倉敷駅から20分程車を走らせ、岡山県倉敷市船穂町にやってきた。倉敷といえば、昔ながらの白壁の街並みが美しい美観地区や日本初の私立西洋美術館である大原美術館が頭に浮かぶ。そういえば、国産ジーンズの発祥の地でもあったよな…あ、桃やブドウといったフルーツも捨てがたい…なんてことを思いながら到着したのが、今回の取材先のグレープ・シップ。

「晴れの国おかやま」として知られる岡山県の中でも瀬戸内側に位置し、温暖な瀬戸内海式気候に恵まれた場所で、マスカット・オブ・アレキサンドリアという品種を中心に栽培しナチュラルワインを造っているワイナリーだ。

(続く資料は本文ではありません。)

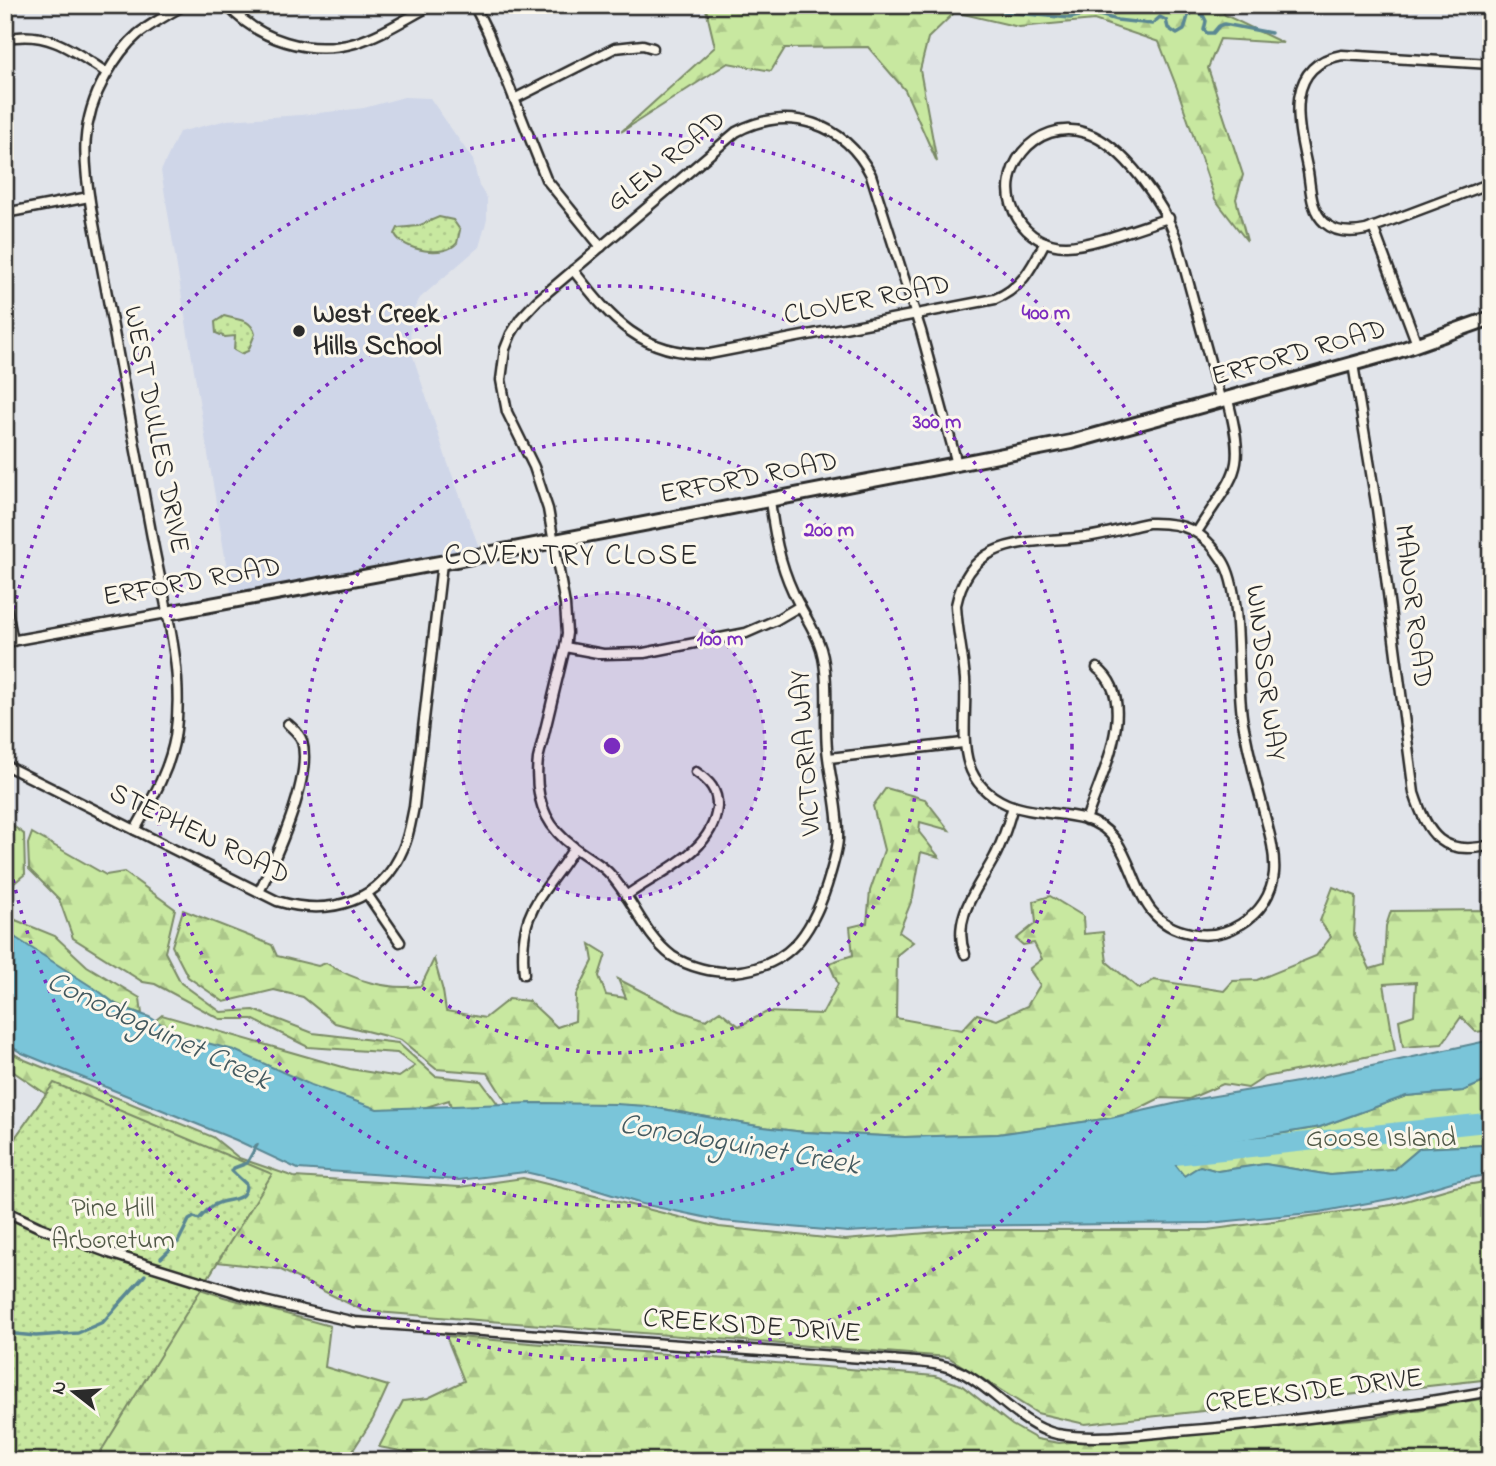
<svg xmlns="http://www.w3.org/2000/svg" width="1496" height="1466" font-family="'Indie Flower',sans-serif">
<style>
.built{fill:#cfd6e8}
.forest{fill:url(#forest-firs);stroke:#7a8a66;stroke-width:2}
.park{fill:url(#park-dots);stroke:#7a8a66;stroke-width:2}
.water{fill:#7ac5d9;stroke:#5a8793;stroke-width:2}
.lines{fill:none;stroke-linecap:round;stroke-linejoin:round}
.stream{stroke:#5a8793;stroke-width:3.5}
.river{stroke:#7ac5d9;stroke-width:19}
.street-casing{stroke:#2b2b2b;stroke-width:13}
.secondary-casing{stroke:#2b2b2b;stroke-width:18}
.street{stroke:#fbf7ec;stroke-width:8}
.secondary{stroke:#fbf7ec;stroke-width:12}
.ring{fill:none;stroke:#7b2cbf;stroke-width:3.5;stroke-dasharray:3.5 7}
.poi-dot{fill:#2b2b2b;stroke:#fbf7ec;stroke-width:2.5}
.labels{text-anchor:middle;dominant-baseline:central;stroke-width:6;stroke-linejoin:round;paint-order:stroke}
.street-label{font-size:28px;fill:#2b2b2b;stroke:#fbf7ec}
.poi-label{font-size:28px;font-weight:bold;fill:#2b2b2b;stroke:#fbf7ec;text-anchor:start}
.park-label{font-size:28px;fill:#525a48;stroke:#fbf7ec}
.neighbourhood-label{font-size:30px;letter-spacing:2px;fill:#2b2b2b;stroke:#fbf7ec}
.water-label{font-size:30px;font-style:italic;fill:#43595f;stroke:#fbf7ec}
.centre{fill:#7b2cbf;stroke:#fbf7ec;stroke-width:3.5}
.ring-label{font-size:21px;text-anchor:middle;font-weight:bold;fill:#7b2cbf;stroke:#fbf7ec;stroke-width:6;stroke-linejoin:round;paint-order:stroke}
</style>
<defs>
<pattern id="forest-firs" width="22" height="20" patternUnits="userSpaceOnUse" patternTransform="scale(1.75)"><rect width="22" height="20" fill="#c8e8a0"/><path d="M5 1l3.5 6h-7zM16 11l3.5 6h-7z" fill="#acc78a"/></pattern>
<pattern id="park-dots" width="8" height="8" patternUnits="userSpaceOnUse" patternTransform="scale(1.75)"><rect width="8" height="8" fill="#c8e8a0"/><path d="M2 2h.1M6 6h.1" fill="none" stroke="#acc78a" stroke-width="1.8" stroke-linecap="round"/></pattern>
</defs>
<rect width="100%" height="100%" fill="#e1e4ea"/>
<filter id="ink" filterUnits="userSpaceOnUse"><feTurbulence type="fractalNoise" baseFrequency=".0143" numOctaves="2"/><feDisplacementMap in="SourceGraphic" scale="14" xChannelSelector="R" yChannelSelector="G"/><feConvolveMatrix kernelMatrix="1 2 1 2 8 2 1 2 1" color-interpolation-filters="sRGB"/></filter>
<g filter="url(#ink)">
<path class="built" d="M 404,97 L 430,98 L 473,160 L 479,186 L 487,198 L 487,219 L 479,247 L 420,298 L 411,314 L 410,347 L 447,461 L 480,550 L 231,593 L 161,171 L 179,132 L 227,120 L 300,115 L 364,108 Z"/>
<g class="forest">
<path d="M 705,5 L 1218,5 L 1225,15 L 1283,43 L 1220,39 L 1208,68 L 1243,175 L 1236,199 L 1247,241 L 1215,199 L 1177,88 L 1159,42 L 1094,20 L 1019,27 L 955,12 L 928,38 L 920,70 L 937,162 L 905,90 L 868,47 L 785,48 L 771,71 L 728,63 L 621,132 L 715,47 Z"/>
<path d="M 886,788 L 925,799 L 949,830 L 920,822 L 919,832 L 939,857 L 921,852 L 913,897 L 899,932 L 913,942 L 897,955 L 896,1018 L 962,1030 L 977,1014 L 997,1020 L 1027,1006 L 1040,985 L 1029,969 L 1042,959 L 1034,943 L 1023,945 L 1016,939 L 1036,923 L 1034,901 L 1050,896 L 1083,916 L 1084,934 L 1103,932 L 1107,962 L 1139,989 L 1154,980 L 1224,991 L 1233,981 L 1257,980 L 1316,956 L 1331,937 L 1320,921 L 1333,887 L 1356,896 L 1354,935 L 1370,969 L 1384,965 L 1386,926 L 1391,911 L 1491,910 L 1491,1030 L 1476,1032 L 1461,1017 L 1442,1044 L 1403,1047 L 1399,1020 L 1414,1015 L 1416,982 L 1384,984 L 1395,1051 L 1265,1077 L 1248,1088 L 1223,1084 L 1189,1099 L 1160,1098 L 1130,1113 L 1111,1118 L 998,1134 L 905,1137 L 804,1132 L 763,1127 L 646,1106 L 540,1103 L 508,1105 L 488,1073 L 436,1069 L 401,1040 L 335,1023 L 303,997 L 274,990 L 224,1002 L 188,977 L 172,946 L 183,910 L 272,945 L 277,956 L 318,966 L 326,963 C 356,981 385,990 421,986 L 434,959 L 443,991 L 446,1011 L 485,1018 L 509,999 L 529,1001 L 557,1027 L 575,1021 L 576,995 L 593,961 L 590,944 L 606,954 L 599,976 L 606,995 L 626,998 L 618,979 L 680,1011 L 706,1020 L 720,1011 L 739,1026 L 767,1012 L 822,1014 L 838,984 L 829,963 L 853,955 L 850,927 L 867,923 L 870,891 L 884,850 L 873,806 Z"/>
<path d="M 5,820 L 24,834 L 25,874 L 13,884 L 7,913 Z"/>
<path d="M 32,833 L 106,875 L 124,872 L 175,909 L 165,952 L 181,983 L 221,1012 L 254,1010 L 313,1033 L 398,1043 L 435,1076 L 481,1081 L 498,1104 L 485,1110 L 452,1111 L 449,1100 L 410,1112 L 378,1113 L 150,1025 L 162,1015 L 350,1069 L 399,1077 L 415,1066 L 397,1053 L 308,1047 L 252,1019 L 220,1019 L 155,984 L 143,982 L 73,938 L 59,899 L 29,869 L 28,844 Z"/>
<path d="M 13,919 L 55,936 L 87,966 L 140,998 L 142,1014 C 93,998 47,968 10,933 Z"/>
<path d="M 5,1049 L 25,1060 L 213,1137 L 239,1158 L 294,1177 L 460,1187 L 523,1178 L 719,1227 L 845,1240 L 962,1230 L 1207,1230 L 1392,1205 L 1454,1187 L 1491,1181 L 1491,1379 L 1085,1424 L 1037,1413 L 948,1357 L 364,1311 L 279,1269 L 173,1257 L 5,1153 L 46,1094 L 5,1066 Z"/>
<path d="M 1491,1079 L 1491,1141 L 1484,1145 L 1420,1148 L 1394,1170 L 1330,1175 L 1265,1164 L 1218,1171 L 1200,1166 L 1184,1176 L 1174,1164 L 1178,1151 L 1320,1127 L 1406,1096 L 1463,1091 Z"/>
<path d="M 5,1219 L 25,1230 L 224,1297 L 330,1326 L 325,1367 L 388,1386 L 373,1419 L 346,1461 L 186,1461 L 178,1453 L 125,1461 L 5,1461 Z"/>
<path d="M 446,1336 L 935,1376 L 961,1385 L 1012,1425 L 1037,1439 L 1059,1443 L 1372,1418 L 1491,1397 L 1491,1461 L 612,1461 L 479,1449 L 444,1459 L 379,1447 L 403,1401 L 428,1398 L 464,1381 Z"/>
</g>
<g class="park">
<path d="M 439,217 L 453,220 L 460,230 L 457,243 C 445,258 403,251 395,234 L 398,228 L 418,226 Z"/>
<path d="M 224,316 C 237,320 251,318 255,334 L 248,351 L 241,354 L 234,350 L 235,336 L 225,337 L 216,333 L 215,322 Z"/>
<path d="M 54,1083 L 272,1174 L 95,1461 L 40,1461 L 5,1454 L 5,1152 Z"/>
</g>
<path class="water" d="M 5,931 L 100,992 L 117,1005 L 149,1017 L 184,1037 L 234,1050 L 311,1085 L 377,1109 L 533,1103 L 616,1104 L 646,1106 L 763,1127 L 804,1132 L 905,1137 L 998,1134 L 1111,1118 L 1191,1100 L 1303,1081 L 1491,1040 L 1491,1079 L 1463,1091 L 1406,1096 L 1320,1127 L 1178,1151 L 1174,1163 L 1184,1176 L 1200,1166 L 1218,1171 L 1265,1164 L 1330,1175 L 1394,1170 L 1420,1148 L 1484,1145 L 1491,1141 L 1491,1174 L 1455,1181 L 1400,1197 L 1320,1212 L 1209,1223 L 948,1226 L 848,1232 L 722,1221 L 642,1204 L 573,1183 L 525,1172 L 459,1180 L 298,1169 L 236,1140 L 22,1053 L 5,1043 Z"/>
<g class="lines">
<g class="stream">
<path d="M 966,5 L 980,10 L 990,8 L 1004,12 L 1070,18 L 1092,13 L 1117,20 L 1152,24 L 1160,17 L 1166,20 L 1168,28 L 1177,34 L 1184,30 L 1188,16 L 1193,11 L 1203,15 L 1206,21 L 1204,30 L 1207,33 L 1213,33 L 1219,26 L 1224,24 L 1271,33"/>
<path d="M 161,1258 L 178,1242 L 189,1220 L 194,1217 L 199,1219 C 204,1214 210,1206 216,1204 C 228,1198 246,1203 246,1184 L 232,1171 L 234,1168 L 247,1163 L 257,1145"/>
<path d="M 5,1333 L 36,1336 L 78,1333 L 103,1322 L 145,1275"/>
</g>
<path class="river" d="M 1151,1158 L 1491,1122"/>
<defs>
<g id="street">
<path d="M 227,5 C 259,40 309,56 355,43 C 382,35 407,18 432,5"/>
<path d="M 474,5 L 488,33 L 546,179 L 601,247"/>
<path d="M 5,39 C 47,29 74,51 107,73"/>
<path d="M 1491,64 L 1342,55 C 1281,66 1299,129 1308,172 C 1311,189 1310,210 1325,223 C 1336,233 1352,233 1366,230 L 1491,183"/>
<path d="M 514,99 L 615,48 L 643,45 L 653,48"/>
<path d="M 5,213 L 89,197"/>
<path d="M 1169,218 C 1142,226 1092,246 1066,246 C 1046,246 1028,236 1018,219 C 989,173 1036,116 1086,133 C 1125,146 1163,204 1177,240 L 1221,402"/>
<path d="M 1373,227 L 1417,344"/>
<path d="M 573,270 C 613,321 640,354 709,354 L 995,299 C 1022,288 1032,267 1045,242"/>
<path d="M 1353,364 L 1377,509 L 1414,793 C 1428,835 1442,857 1491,845"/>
<path d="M 770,500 C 774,532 779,562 793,592 C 801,611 815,629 821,649 C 830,681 824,717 827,749 C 830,780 839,808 838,839 C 837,854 831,871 827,885 C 811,934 789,967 733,972 C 713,973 689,967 672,956 C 643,934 633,898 608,872 C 598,862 585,856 574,847 C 544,826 534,795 538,759 L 565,647 L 567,633 L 565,605 L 548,509 L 534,467 L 507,412 L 501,380 L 505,349 L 511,334 L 521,318 L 537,301 L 736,132 C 788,104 845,123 871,175 L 921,331 L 957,464"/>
<path d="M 1148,523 C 1184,522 1203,530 1223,561 C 1244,595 1235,680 1243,723 C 1248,749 1254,775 1261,800 C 1266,823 1276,849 1274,873 C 1272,894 1260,913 1241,924 C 1225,934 1209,937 1190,933 C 1120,920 1146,837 1085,819 C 1060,812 1031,814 1007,804 C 950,779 968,727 965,679 C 963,654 957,630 956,605 C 971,534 1028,544 1085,537 C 1106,535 1127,527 1148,523 Z"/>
<path d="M 1197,532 C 1235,471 1247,475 1228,400"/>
<path d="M 5,601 L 13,641"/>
<path d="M 5,642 L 167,613"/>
<path d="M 565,647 L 603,654 L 644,653 L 746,633 L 776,620 L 800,606"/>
<path d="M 829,758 L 963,743"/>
<path d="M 5,765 L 277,901 C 330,917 381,902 403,849 C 409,836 411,821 414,807 L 442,563"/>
<path d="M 1086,820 C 1100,778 1141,701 1097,668"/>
<path d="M 135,830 C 151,801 169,771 175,737 C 185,672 165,606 153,543 C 133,431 111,320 91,208 C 83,159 80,122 105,77 C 114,61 124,46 138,34 C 152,23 169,14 184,5"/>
<path d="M 259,892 C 275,859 313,777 302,741 C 300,734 293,729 288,724"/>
<path d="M 367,894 L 400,942"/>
<path d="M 626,896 C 658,872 713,853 717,807 C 718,790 709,781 696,772"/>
<path d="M 965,954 C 951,918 978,888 994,858 C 1003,841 1008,824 1013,806"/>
<path d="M 524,974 C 518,908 542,899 574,848"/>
<path d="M 5,1211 L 39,1227 L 109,1253 L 264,1301 L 355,1322 L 890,1360 C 914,1362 942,1362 963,1373 C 995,1390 1021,1426 1057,1434 C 1096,1441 1140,1434 1179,1431 C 1284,1423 1387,1409 1491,1391"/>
</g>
<path id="secondary" d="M 167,613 L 456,560 L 1071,442 L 1395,352 L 1491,318"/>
</defs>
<use href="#street" class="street-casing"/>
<use href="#secondary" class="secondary-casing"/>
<use href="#street" class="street"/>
<use href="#secondary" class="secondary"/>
</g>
</g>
<circle cx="612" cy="746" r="153" fill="#7b2cbf" fill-opacity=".12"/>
<g class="ring">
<circle cx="612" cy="746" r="153"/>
<circle cx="612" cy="746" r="307"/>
<circle cx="612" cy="746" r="460"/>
<path d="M6 650A614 614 0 1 1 6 842"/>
</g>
<circle class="poi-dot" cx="299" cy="331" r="7"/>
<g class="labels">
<g class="street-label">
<text transform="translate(667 162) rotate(-39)">GLEN ROAD</text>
<text transform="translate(867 301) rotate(-11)">CLOVER ROAD</text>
<text transform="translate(1299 354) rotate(-16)">ERFORD ROAD</text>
<text transform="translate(155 430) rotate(79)">WEST DULLES DRIVE</text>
<text transform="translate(749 479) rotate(-11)">ERFORD ROAD</text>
<text transform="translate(192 583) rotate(-10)">ERFORD ROAD</text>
<text transform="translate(1412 606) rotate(83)">MANOR ROAD</text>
<text transform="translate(1264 673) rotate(83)">WINDSOR WAY</text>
<text transform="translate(807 753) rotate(-94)">VICTORIA WAY</text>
<text transform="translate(199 835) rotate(26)">STEPHEN ROAD</text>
<text transform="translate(752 1327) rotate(4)">CREEKSIDE DRIVE</text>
<text transform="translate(1314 1392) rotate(-7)">CREEKSIDE DRIVE</text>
</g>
<g class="poi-label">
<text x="313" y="315">West Creek<tspan x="313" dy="32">Hills School</tspan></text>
</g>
<g class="park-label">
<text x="1381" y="1139">Goose Island</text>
<text x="113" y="1209">Pine Hill<tspan x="113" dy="32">Arboretum</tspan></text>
</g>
<g class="neighbourhood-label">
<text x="572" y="557">COVENTRY CLOSE</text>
</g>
<g class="water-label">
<text transform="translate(158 1032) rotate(25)">Conodoguinet Creek</text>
<text transform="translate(739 1146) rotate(10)">Conodoguinet Creek</text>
</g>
</g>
<circle cx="612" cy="746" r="10" class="centre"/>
<g class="ring-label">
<text x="1046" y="319">400 m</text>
<text x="937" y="428">300 m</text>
<text x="829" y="536">200 m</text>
<text x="720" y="645">100 m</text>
</g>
<rect width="1496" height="1466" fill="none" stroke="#fbf7ec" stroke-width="28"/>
<rect x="14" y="14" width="1468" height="1438" fill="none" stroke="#2b2b2b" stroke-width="2.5" filter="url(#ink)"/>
<g transform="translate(74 1392) rotate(287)" stroke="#fbf7ec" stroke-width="5" paint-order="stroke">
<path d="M0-5L12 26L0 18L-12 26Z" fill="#2b2b2b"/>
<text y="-10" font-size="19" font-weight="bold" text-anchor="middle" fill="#2b2b2b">N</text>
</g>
</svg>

代表の松井さんとスタッフの木曽さんに色々とお話を伺った。

▲ 代表の松井さん。倉敷やマスカット・オブ・アレキサンドリアに対する想い、コミュニティを大事にする姿勢、そしてワイン造りを楽しむ様子に「こんな振る舞いができたらな~」と思わせられる方だ。
▲ カラッした笑顔と語り口が魅力的な木曽さん。明るく前向きな姿勢に話をするだけで元気をもらえる。

ワイン造りのきっかけ

松井さんは関西でフレンチのシェフとして長く活躍していたが、料理人としてフランスに留学した時にナチュラルワインと出会い、魅了される。その際、現地のワイナリーでブドウ栽培とワイン醸造に携わることに。帰国後もシェフを続けたが、ワインに携わりたいという気持ちが大きくなり、ブドウ栽培から始めようと一大決心されたのだ。

北海道を始めとする日本ワインの有名産地への移住も検討したそうだが、出身地の倉敷はブドウ栽培で有名で、親元にも近い。松井さんは2010年にUターンする形で船穂に移住し、2年間の農業研修を経て、2012年にマスカット・オブ・アレキサンドリアを栽培し始める。マスカット・オブ・アレキサンドリアを選んだのは、

▲ ワインの香りを確かめる姿からもワインが好き!という気持ちが溢れている。

「単に好きなだけ」ではあるが、「農家の高齢化で畑が耕作放棄地になったり、シャイン・マスカットの人気で栽培を切り替える農家が増えたりする中、マスカット・オブ・アレキサンドリアが衰退するのを何とかしたいという思いが強くなった。シャイン・マスカットの人気が高くなればなるほど、負けたくないという気持ちも盛り上がった」

と胸の内を明かしてくれた。

マスカット・オブ・アレキサンドリアの全国生産量の9割以上を占める岡山県の中でも、船穂地区は一大産地だ。この地で昔から栽培されてきた愛着あるブドウを残したい。そのためにも美味しいブドウを栽培し、生食の文化を絶やさないと共に、美味しいワインを造ることで文化の裾野を広げよう!そう決心したのだ。